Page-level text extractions

------------------------

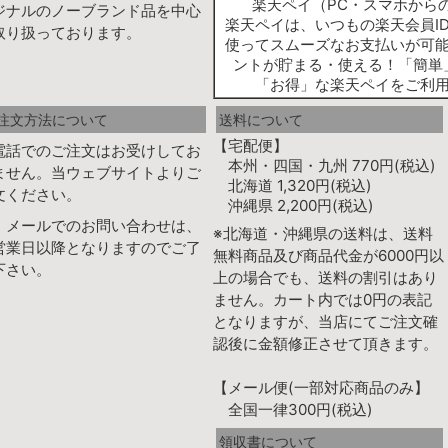
楽天ペイ（PC・スマホから
ジナルのノーブランド品を中心
楽天ペイは、いつもの楽天会員I
取り扱っております。
使ってスムーズなお支払いが可
ントが貯まる・使える！「簡単
「お得」な楽天ペイをご利
注文方法について
送料について
【宅配便】
電話でのご注文はお受けしてお
本州・四国・九州 770円(税込)
ません。当ウェブサイトよりご
北海道 1,320円(税込)
文ください。
沖縄県 2,200円(税込)
、メールでのお問い合わせは、
※北海道・沖縄県の送料は、送料
営業日以降となりますのでご了
無料商品及び商品代金が6000円以
下さい。
上の場合でも、送料の割引はあり
ません。カート内では0円の表記
となりますが、当店にてご注文確
認後に金額修正させて頂きます。
【メール便(一部対応商品のみ】
全国一律300円(税込)
領収書について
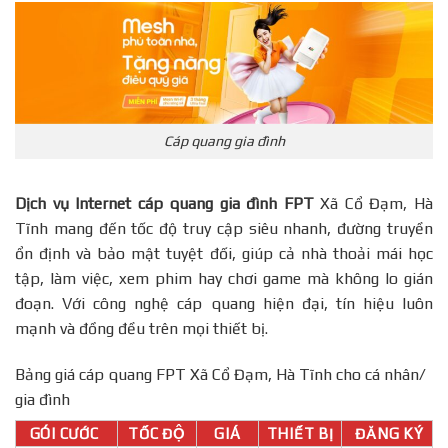
Cáp quang gia đình
Dịch vụ Internet cáp quang gia đình FPT
Xã Cổ Đạm, Hà
Tĩnh mang đến tốc độ truy cập siêu nhanh, đường truyền
ổn định và bảo mật tuyệt đối, giúp cả nhà thoải mái học
tập, làm việc, xem phim hay chơi game mà không lo gián
đoạn. Với công nghệ cáp quang hiện đại, tín hiệu luôn
mạnh và đồng đều trên mọi thiết bị.
Bảng giá cáp quang FPT Xã Cổ Đạm, Hà Tĩnh cho cá nhân/
gia đình
GÓI CƯỚC
TỐC ĐỘ
GIÁ
THIẾT BỊ
ĐĂNG KÝ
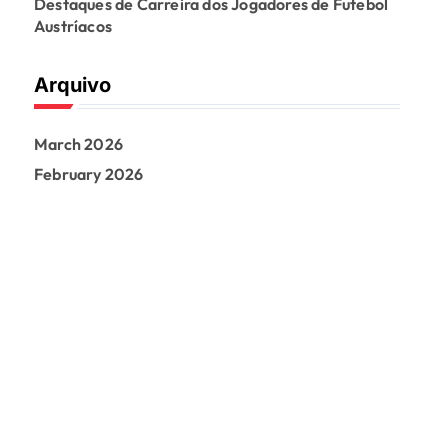
Destaques de Carreira dos Jogadores de Futebol
Austríacos
Arquivo
March 2026
February 2026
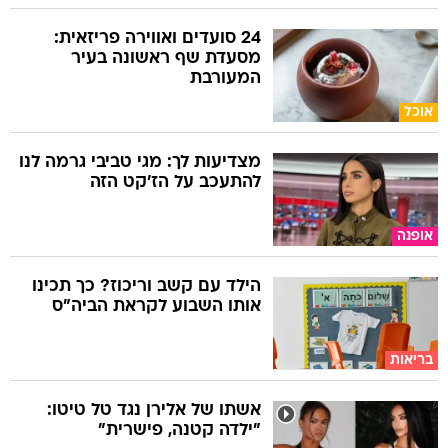
24 סועדים ואווירה פריזאית:
מסעדת שף ראשונה בעיר
המעורבת
אוכל
מצדיעות לך: מגי טביבי גרמה לנו
להתעכב על הז'קט הזה
אופנה
הילד עם קשב וריכוז? כך תכינו
אותו השבוע לקראת הביה"ס
בריאות
אשתו של אלירן נגד טל טיטו:
"ילדה קטנה, פישרית"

------------------------

Reproduce every line of the listing above word for word, leaving the pictures out.

楽天ペイ（PC・スマホから
ジナルのノーブランド品を中心
楽天ペイは、いつもの楽天会員I
取り扱っております。
使ってスムーズなお支払いが可
ントが貯まる・使える！「簡単
「お得」な楽天ペイをご利
注文方法について
送料について
【宅配便】
電話でのご注文はお受けしてお
本州・四国・九州 770円(税込)
ません。当ウェブサイトよりご
北海道 1,320円(税込)
文ください。
沖縄県 2,200円(税込)
、メールでのお問い合わせは、
※北海道・沖縄県の送料は、送料
営業日以降となりますのでご了
無料商品及び商品代金が6000円以
下さい。
上の場合でも、送料の割引はあり
ません。カート内では0円の表記
となりますが、当店にてご注文確
認後に金額修正させて頂きます。
【メール便(一部対応商品のみ】
全国一律300円(税込)
領収書について
Cáp quang gia đình
Dịch vụ Internet cáp quang gia đình FPT
Xã Cổ Đạm, Hà
Tĩnh mang đến tốc độ truy cập siêu nhanh, đường truyền
ổn định và bảo mật tuyệt đối, giúp cả nhà thoải mái học
tập, làm việc, xem phim hay chơi game mà không lo gián
đoạn. Với công nghệ cáp quang hiện đại, tín hiệu luôn
mạnh và đồng đều trên mọi thiết bị.
Bảng giá cáp quang FPT Xã Cổ Đạm, Hà Tĩnh cho cá nhân/
gia đình
GÓI CƯỚC
TỐC ĐỘ
GIÁ
THIẾT BỊ
ĐĂNG KÝ
Destaques de Carreira dos Jogadores de Futebol
Austríacos
Arquivo
March 2026
February 2026
24 סועדים ואווירה פריזאית:
מסעדת שף ראשונה בעיר
המעורבת
אוכל
מצדיעות לך: מגי טביבי גרמה לנו
להתעכב על הז'קט הזה
אופנה
הילד עם קשב וריכוז? כך תכינו
אותו השבוע לקראת הביה"ס
בריאות
אשתו של אלירן נגד טל טיטו:
"ילדה קטנה, פישרית"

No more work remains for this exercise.